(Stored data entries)
□ □ □ □ □ □ □
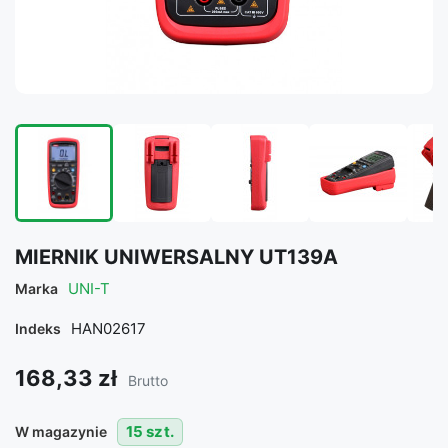
MIERNIK UNIWERSALNY UT139A
UNI-T
Marka
HAN02617
Indeks
168,33 zł
Brutto
15 szt.
W magazynie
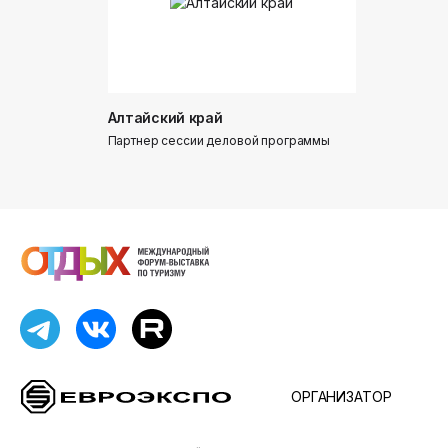
Алтайский край
Донинтур
Партнер сессии деловой программы
Партнер сес
ОРГАНИЗАТОР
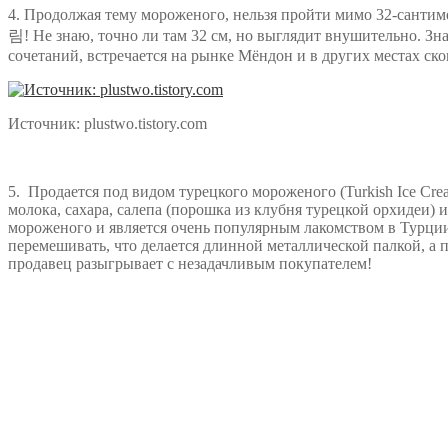
4. Продолжая тему мороженого, нельзя пройти мимо 32-сант
림! Не знаю, точно ли там 32 см, но выглядит внушительно. Зна
сочетаний, встречается на рынке Мёндон и в других местах ско
Источник: plustwo.tistory.com
5. Продается под видом турецкого мороженого (Turkish Ice Cre
молока, сахара, салепа (порошка из клубня турецкой орхидеи) 
мороженого и является очень популярным лакомством в Турции
перемешивать, что делается длинной металлической палкой, а 
продавец разыгрывает с незадачливым покупателем!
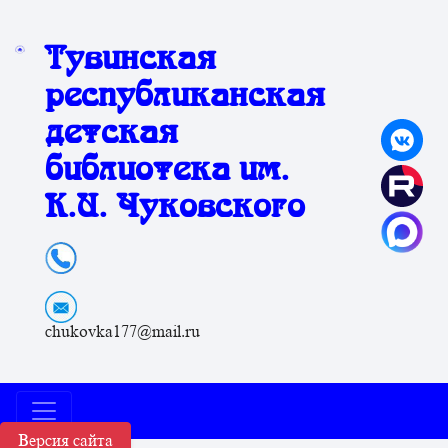
Тувинская
республиканская
детская
библиотека им.
К.И. Чуковского
chukovka177@mail.ru
Версия сайта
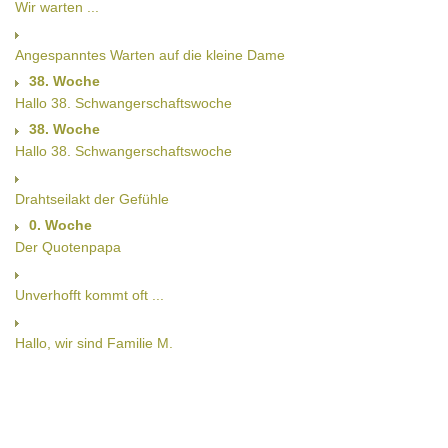
Wir warten ...
Angespanntes Warten auf die kleine Dame
38. Woche
Hallo 38. Schwangerschaftswoche
38. Woche
Hallo 38. Schwangerschaftswoche
Drahtseilakt der Gefühle
0. Woche
Der Quotenpapa
Unverhofft kommt oft ...
Hallo, wir sind Familie M.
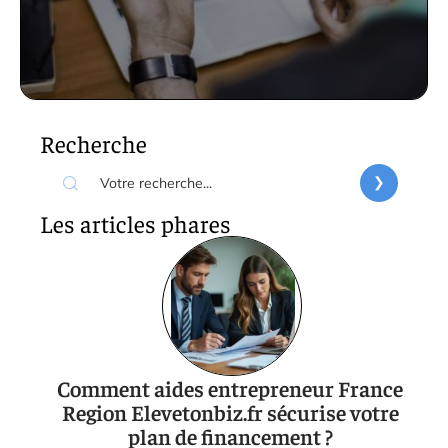
Recherche
Les articles phares
Comment aides entrepreneur France
Region Elevetonbiz.fr sécurise votre
plan de financement ?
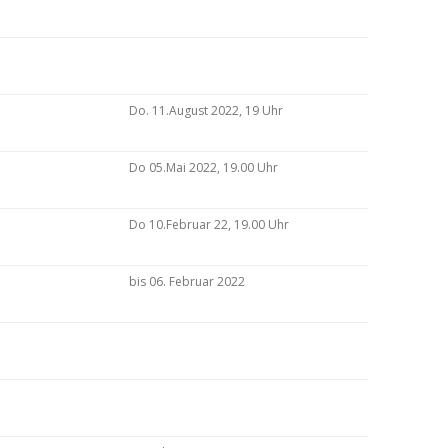
Do. 11.August 2022, 19 Uhr
Do 05.Mai 2022, 19.00 Uhr
Do 10.Februar 22, 19.00 Uhr
bis 06. Februar 2022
□ □ □ □ □ □ □
**Exercise description:**
Render the text lines of all the entries above as a Markdown table with the columns "Row" (a running number) and "Text" (the line), skipping any blank lines. Leave out the pictures.

**Expected answer:**
| Row | Text |
|---|---|
| 1 | MIERNIK UNIWERSALNY UT139A |
| 2 | UNI-T |
| 3 | Marka |
| 4 | HAN02617 |
| 5 | Indeks |
| 6 | 168,33 zł |
| 7 | Brutto |
| 8 | 15 szt. |
| 9 | W magazynie |
| 10 | Алтайский край |
| 11 | Донинтур |
| 12 | Партнер сессии деловой программы |
| 13 | Партнер сес |
| 14 | ОРГАНИЗАТОР |
| 15 | 4. Продолжая тему мороженого, нельзя пройти мимо 32-сант |
| 16 | 림! Не знаю, точно ли там 32 см, но выглядит внушительно. Зна |
| 17 | сочетаний, встречается на рынке Мёндон и в других местах ско |
| 18 | Источник: plustwo.tistory.com |
| 19 | 5. Продается под видом турецкого мороженого (Turkish Ice Cre |
| 20 | молока, сахара, салепа (порошка из клубня турецкой орхидеи)  |
| 21 | мороженого и является очень популярным лакомством в Турции |
| 22 | перемешивать, что делается длинной металлической палкой, а  |
| 23 | продавец разыгрывает с незадачливым покупателем! |
| 24 | Тувинская |
| 25 | республиканская |
| 26 | детская |
| 27 | библиотека им. |
| 28 | К.И. Чуковского |
| 29 | chukovka177@mail.ru |
| 30 | Версия сайта |
| 31 | Wir warten ... |
| 32 | Angespanntes Warten auf die kleine Dame |
| 33 | 38. Woche |
| 34 | Hallo 38. Schwangerschaftswoche |
| 35 | 38. Woche |
| 36 | Hallo 38. Schwangerschaftswoche |
| 37 | Drahtseilakt der Gefühle |
| 38 | 0. Woche |
| 39 | Der Quotenpapa |
| 40 | Unverhofft kommt oft ... |
| 41 | Hallo, wir sind Familie M. |
| 42 | Recherche |
| 43 | Les articles phares |
| 44 | Comment aides entrepreneur France |
| 45 | Region Elevetonbiz.fr sécurise votre |
| 46 | plan de financement ? |
| 47 | Do. 11.August 2022, 19 Uhr |
| 48 | Do 05.Mai 2022, 19.00 Uhr |
| 49 | Do 10.Februar 22, 19.00 Uhr |
| 50 | bis 06. Februar 2022 |